Displaced Sudanese wait to receive humanitarian aid at the Abu al-Naga displacement camp in the Gedaref State, some 420km east of the capital Khartoum on February 6, 2026. (AFP)
Displaced Sudanese wait to receive humanitarian aid at the Abu al-Naga displacement camp in the Gedaref State, some 420km east of the capital Khartoum on February 6, 2026. (AFP)

A drone attack by a notorious paramilitary group hit a vehicle carrying displaced families in central Sudan Saturday, killing at least 24 people, including eight children, a doctors’ group said.

The attack by the Rapid Support Forces occurred close to the city of Rahad in North Kordofan province, said the Sudan Doctors Network, which tracks the country’s ongoing war.

The vehicle transported displaced people who fled fighting in the Dubeiker area of North Kordofan, the doctors’ group said in a statement.
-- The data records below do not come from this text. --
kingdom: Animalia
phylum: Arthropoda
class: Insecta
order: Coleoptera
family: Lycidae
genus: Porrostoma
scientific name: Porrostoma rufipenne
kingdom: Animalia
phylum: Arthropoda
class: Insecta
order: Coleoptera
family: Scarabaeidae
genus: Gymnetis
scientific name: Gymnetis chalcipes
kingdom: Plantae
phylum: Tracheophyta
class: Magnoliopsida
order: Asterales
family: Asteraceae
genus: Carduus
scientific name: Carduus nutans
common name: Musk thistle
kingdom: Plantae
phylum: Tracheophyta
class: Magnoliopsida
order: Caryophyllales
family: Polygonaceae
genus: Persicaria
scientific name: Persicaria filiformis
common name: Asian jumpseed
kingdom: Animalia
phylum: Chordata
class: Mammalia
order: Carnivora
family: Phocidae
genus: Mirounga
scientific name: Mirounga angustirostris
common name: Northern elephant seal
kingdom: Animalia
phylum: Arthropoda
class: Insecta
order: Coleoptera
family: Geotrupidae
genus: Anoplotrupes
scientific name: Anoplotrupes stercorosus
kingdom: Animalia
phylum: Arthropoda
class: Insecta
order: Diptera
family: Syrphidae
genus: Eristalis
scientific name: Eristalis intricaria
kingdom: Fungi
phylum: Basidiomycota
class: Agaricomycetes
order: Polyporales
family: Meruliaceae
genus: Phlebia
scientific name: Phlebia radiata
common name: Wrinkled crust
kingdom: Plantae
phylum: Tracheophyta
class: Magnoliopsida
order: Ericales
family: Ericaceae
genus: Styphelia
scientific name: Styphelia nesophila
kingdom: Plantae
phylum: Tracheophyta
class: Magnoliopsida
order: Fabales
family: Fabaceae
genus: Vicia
Among the dead children were two infants, the group said.

The doctors’ group urged the international community and rights organizations to “take immediate action to protect civilians and hold the RSF leadership directly accountable for these violations.”

There was no immediate comment from the RSF, which has been at war against the Sudanese military for control of the country for about three years.

Sudan plunged into chaos in April 2023 when a power struggle between the military and the RSF exploded into open fighting in the capital, Khartoum, and elsewhere in the country.

The devastating war has killed more than 40,000 people, according to UN figures, but aid groups say that is an undercount and the true number could be many times higher.

It created the world’s largest humanitarian crisis with over 14 million people forced to flee their homes. It fueled disease outbreaks and pushed parts of the country into famine.